PROBLEM REQUIREMENTS
Return the following entries exactly, word for word.

PROVIDED MATERIAL
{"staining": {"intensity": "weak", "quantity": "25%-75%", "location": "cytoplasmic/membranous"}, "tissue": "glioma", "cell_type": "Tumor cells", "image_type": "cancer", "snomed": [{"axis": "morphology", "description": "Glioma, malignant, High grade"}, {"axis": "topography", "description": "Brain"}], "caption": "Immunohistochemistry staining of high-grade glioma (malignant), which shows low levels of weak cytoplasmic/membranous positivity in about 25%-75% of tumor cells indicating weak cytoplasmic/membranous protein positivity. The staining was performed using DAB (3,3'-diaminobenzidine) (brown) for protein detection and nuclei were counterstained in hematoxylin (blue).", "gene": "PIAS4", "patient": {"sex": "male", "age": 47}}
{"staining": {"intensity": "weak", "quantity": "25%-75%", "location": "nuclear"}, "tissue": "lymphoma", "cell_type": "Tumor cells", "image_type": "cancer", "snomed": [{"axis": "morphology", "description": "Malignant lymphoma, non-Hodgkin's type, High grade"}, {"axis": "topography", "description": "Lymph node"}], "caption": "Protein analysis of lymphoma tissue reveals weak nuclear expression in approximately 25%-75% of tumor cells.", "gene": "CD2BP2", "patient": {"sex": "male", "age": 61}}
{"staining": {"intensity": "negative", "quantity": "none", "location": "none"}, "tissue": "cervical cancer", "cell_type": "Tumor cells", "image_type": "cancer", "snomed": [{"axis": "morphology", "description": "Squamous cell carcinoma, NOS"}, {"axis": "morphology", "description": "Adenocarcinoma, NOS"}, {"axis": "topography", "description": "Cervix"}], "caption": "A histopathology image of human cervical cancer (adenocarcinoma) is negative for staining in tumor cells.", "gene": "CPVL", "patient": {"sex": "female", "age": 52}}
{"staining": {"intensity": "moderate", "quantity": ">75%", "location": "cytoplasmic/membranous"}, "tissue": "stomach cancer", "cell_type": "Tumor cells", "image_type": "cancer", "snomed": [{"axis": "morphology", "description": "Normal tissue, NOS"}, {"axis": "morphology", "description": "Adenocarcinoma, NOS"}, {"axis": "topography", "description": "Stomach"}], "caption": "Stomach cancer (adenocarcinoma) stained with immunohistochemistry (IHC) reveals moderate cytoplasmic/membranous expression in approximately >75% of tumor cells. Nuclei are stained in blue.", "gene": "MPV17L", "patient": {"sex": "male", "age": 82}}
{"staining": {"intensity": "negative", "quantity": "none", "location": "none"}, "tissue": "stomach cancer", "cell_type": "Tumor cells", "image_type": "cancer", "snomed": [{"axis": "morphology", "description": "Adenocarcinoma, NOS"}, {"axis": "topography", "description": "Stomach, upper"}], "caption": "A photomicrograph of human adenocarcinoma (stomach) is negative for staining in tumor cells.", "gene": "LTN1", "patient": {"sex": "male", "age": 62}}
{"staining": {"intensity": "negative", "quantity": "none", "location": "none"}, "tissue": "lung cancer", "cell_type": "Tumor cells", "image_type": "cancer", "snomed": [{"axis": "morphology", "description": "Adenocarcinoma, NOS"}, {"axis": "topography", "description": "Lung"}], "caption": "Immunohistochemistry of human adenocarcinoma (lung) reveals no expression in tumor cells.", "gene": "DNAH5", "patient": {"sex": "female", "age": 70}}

EXERCISE OUTPUT
{"staining": {"intensity": "weak", "quantity": "25%-75%", "location": "cytoplasmic/membranous"}, "tissue": "glioma", "cell_type": "Tumor cells", "image_type": "cancer", "snomed": [{"axis": "morphology", "description": "Glioma, malignant, High grade"}, {"axis": "topography", "description": "Brain"}], "caption": "Immunohistochemistry staining of high-grade glioma (malignant), which shows low levels of weak cytoplasmic/membranous positivity in about 25%-75% of tumor cells indicating weak cytoplasmic/membranous protein positivity. The staining was performed using DAB (3,3'-diaminobenzidine) (brown) for protein detection and nuclei were counterstained in hematoxylin (blue).", "gene": "PIAS4", "patient": {"sex": "male", "age": 47}}
{"staining": {"intensity": "weak", "quantity": "25%-75%", "location": "nuclear"}, "tissue": "lymphoma", "cell_type": "Tumor cells", "image_type": "cancer", "snomed": [{"axis": "morphology", "description": "Malignant lymphoma, non-Hodgkin's type, High grade"}, {"axis": "topography", "description": "Lymph node"}], "caption": "Protein analysis of lymphoma tissue reveals weak nuclear expression in approximately 25%-75% of tumor cells.", "gene": "CD2BP2", "patient": {"sex": "male", "age": 61}}
{"staining": {"intensity": "negative", "quantity": "none", "location": "none"}, "tissue": "cervical cancer", "cell_type": "Tumor cells", "image_type": "cancer", "snomed": [{"axis": "morphology", "description": "Squamous cell carcinoma, NOS"}, {"axis": "morphology", "description": "Adenocarcinoma, NOS"}, {"axis": "topography", "description": "Cervix"}], "caption": "A histopathology image of human cervical cancer (adenocarcinoma) is negative for staining in tumor cells.", "gene": "CPVL", "patient": {"sex": "female", "age": 52}}
{"staining": {"intensity": "moderate", "quantity": ">75%", "location": "cytoplasmic/membranous"}, "tissue": "stomach cancer", "cell_type": "Tumor cells", "image_type": "cancer", "snomed": [{"axis": "morphology", "description": "Normal tissue, NOS"}, {"axis": "morphology", "description": "Adenocarcinoma, NOS"}, {"axis": "topography", "description": "Stomach"}], "caption": "Stomach cancer (adenocarcinoma) stained with immunohistochemistry (IHC) reveals moderate cytoplasmic/membranous expression in approximately >75% of tumor cells. Nuclei are stained in blue.", "gene": "MPV17L", "patient": {"sex": "male", "age": 82}}
{"staining": {"intensity": "negative", "quantity": "none", "location": "none"}, "tissue": "stomach cancer", "cell_type": "Tumor cells", "image_type": "cancer", "snomed": [{"axis": "morphology", "description": "Adenocarcinoma, NOS"}, {"axis": "topography", "description": "Stomach, upper"}], "caption": "A photomicrograph of human adenocarcinoma (stomach) is negative for staining in tumor cells.", "gene": "LTN1", "patient": {"sex": "male", "age": 62}}
{"staining": {"intensity": "negative", "quantity": "none", "location": "none"}, "tissue": "lung cancer", "cell_type": "Tumor cells", "image_type": "cancer", "snomed": [{"axis": "morphology", "description": "Adenocarcinoma, NOS"}, {"axis": "topography", "description": "Lung"}], "caption": "Immunohistochemistry of human adenocarcinoma (lung) reveals no expression in tumor cells.", "gene": "DNAH5", "patient": {"sex": "female", "age": 70}}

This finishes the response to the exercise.